## [Exercise]
Write out each record below exactly, without pictures.
⟨
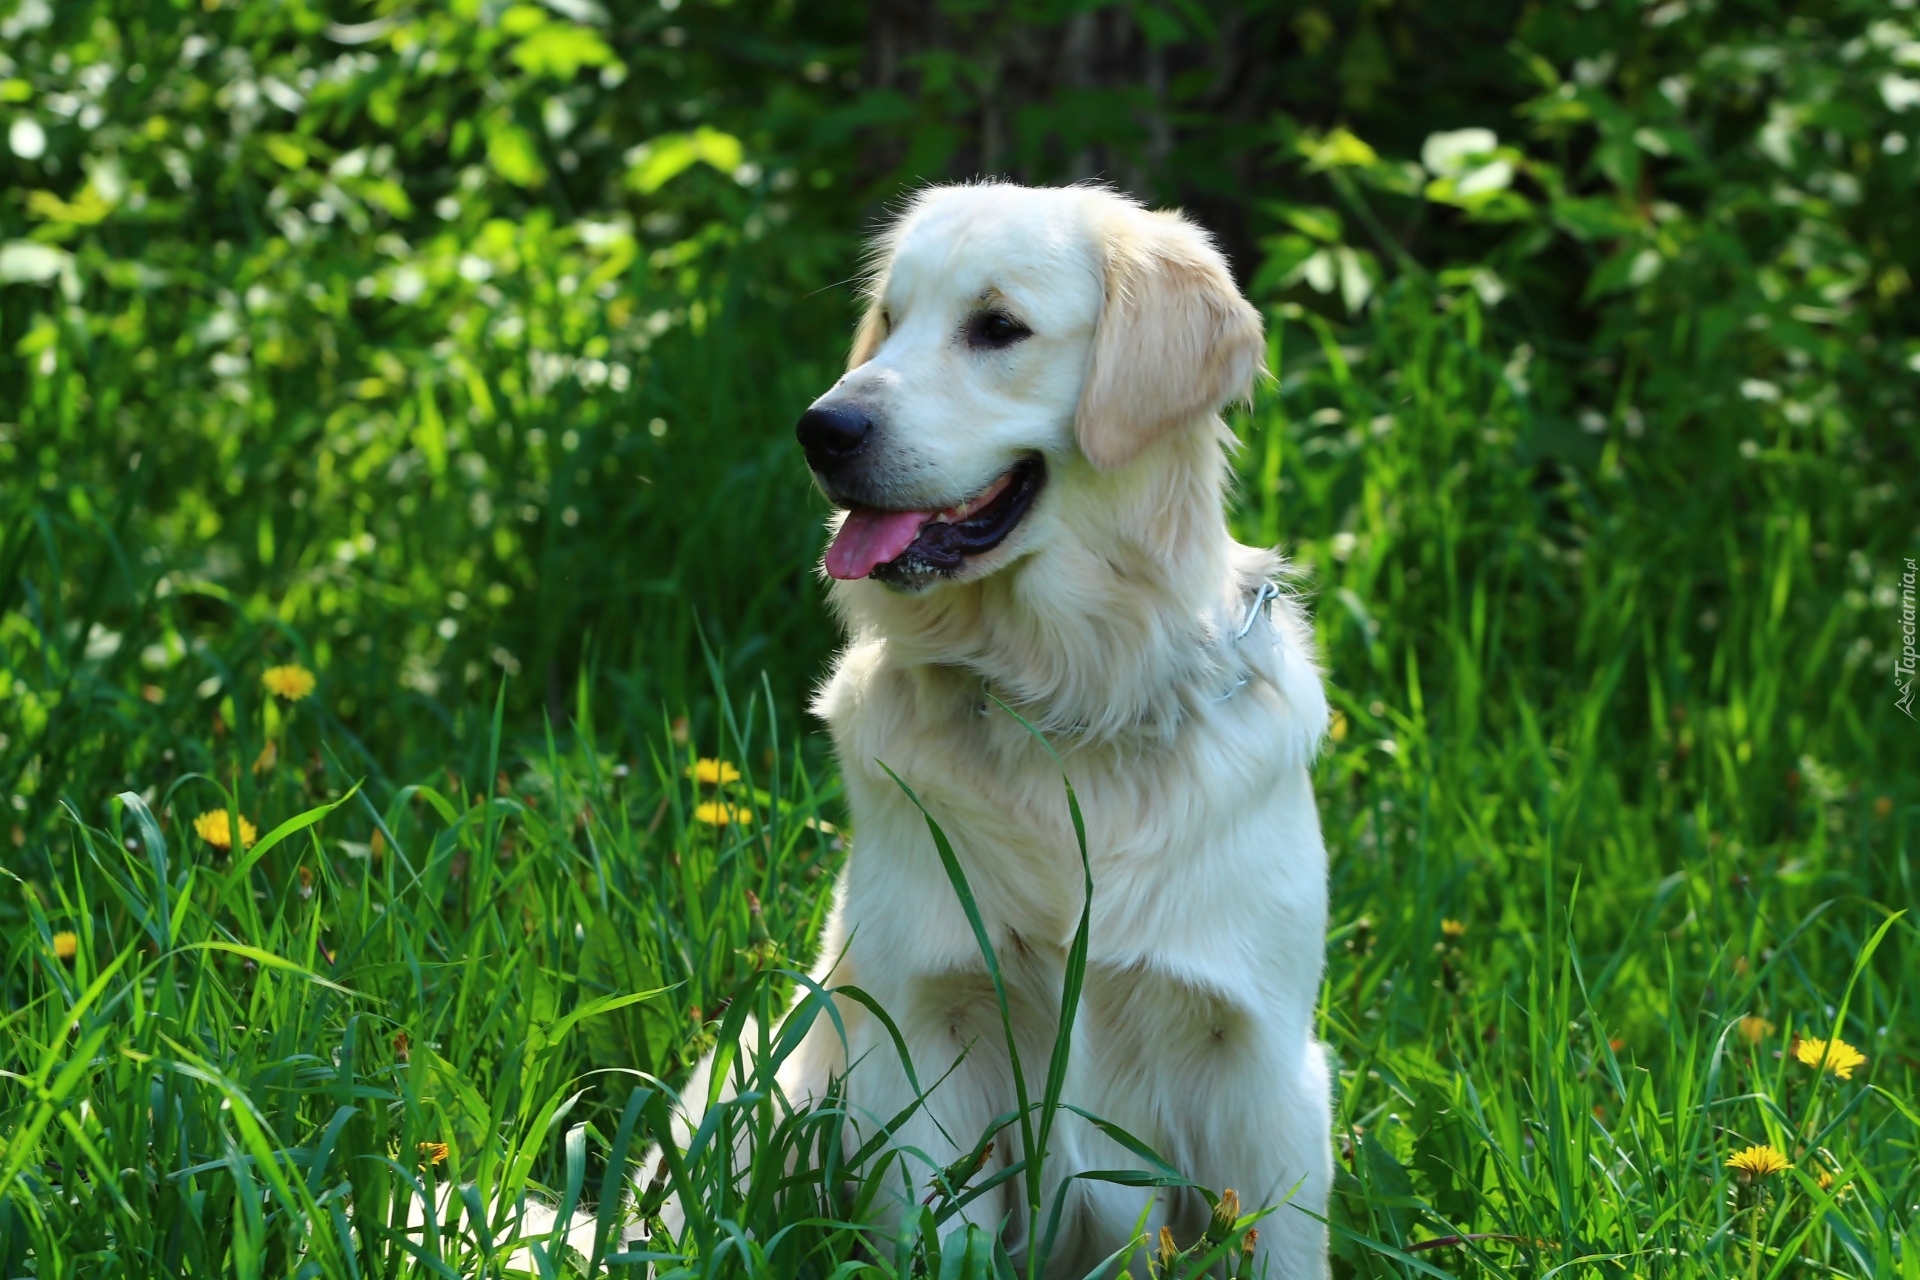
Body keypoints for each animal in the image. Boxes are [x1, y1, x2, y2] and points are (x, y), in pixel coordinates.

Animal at [771, 182, 1328, 1280]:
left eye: (998, 328)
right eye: (891, 318)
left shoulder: (1263, 1069)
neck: (1068, 699)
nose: (823, 428)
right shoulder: (930, 1032)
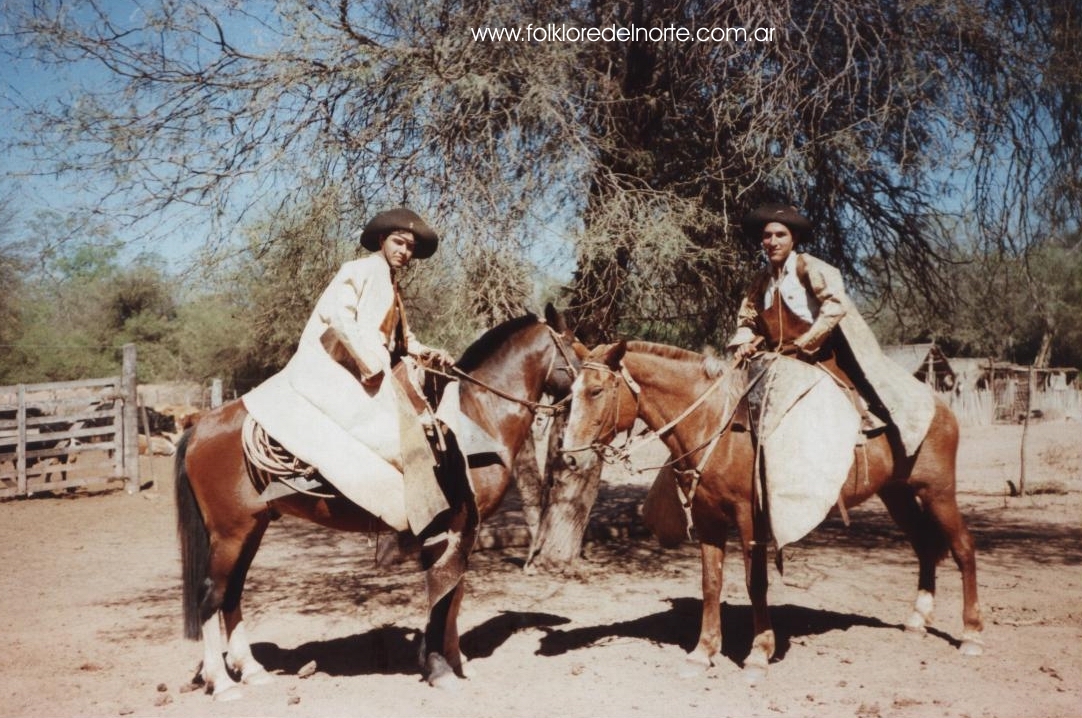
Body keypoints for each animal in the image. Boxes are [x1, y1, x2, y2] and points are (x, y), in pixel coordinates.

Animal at [175, 304, 584, 700]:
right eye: (576, 353)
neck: (476, 416)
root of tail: (201, 425)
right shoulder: (451, 527)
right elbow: (443, 594)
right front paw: (439, 668)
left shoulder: (463, 529)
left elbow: (454, 593)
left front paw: (457, 661)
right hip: (230, 532)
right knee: (211, 595)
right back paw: (222, 682)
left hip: (252, 528)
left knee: (232, 594)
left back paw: (251, 670)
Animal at [562, 341, 986, 679]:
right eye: (571, 391)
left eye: (596, 390)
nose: (568, 458)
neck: (714, 423)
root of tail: (940, 406)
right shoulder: (708, 520)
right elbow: (711, 583)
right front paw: (703, 652)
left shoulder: (750, 519)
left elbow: (757, 583)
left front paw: (759, 653)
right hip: (897, 494)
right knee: (925, 546)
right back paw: (917, 619)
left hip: (938, 491)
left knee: (963, 547)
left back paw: (971, 633)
⟩
## [Expected answer]
Body keypoints for each animal in the image. Boxes are [x1, y1, x2, y2] and points are (x, y), in pixel coordinates.

Animal at [771, 182, 1328, 1280]:
left eye: (998, 328)
right eye: (891, 318)
left shoulder: (1263, 1069)
neck: (1068, 699)
nose: (823, 428)
right shoulder: (930, 1032)
Body keypoints for each animal in the image. Boxes are [x1, y1, x2, y2] and points are (x, y), in pixel coordinates.

Animal at [175, 304, 584, 700]:
right eye: (576, 353)
neck: (476, 416)
root of tail: (201, 425)
right shoulder: (451, 527)
right elbow: (443, 594)
right front paw: (439, 668)
left shoulder: (463, 529)
left elbow: (454, 593)
left front paw: (457, 661)
right hip: (230, 532)
right knee: (211, 595)
right back paw: (222, 682)
left hip: (252, 528)
left knee: (232, 594)
left back paw: (251, 670)
Animal at [562, 341, 986, 679]:
right eye: (571, 391)
left eye: (596, 390)
nose: (568, 458)
neck: (714, 423)
root of tail: (940, 406)
right shoulder: (708, 520)
right elbow: (711, 583)
right front paw: (703, 652)
left shoulder: (750, 519)
left elbow: (757, 583)
left front paw: (759, 653)
right hip: (897, 494)
right knee: (925, 546)
right back paw: (917, 619)
left hip: (938, 491)
left knee: (963, 547)
left back paw: (971, 633)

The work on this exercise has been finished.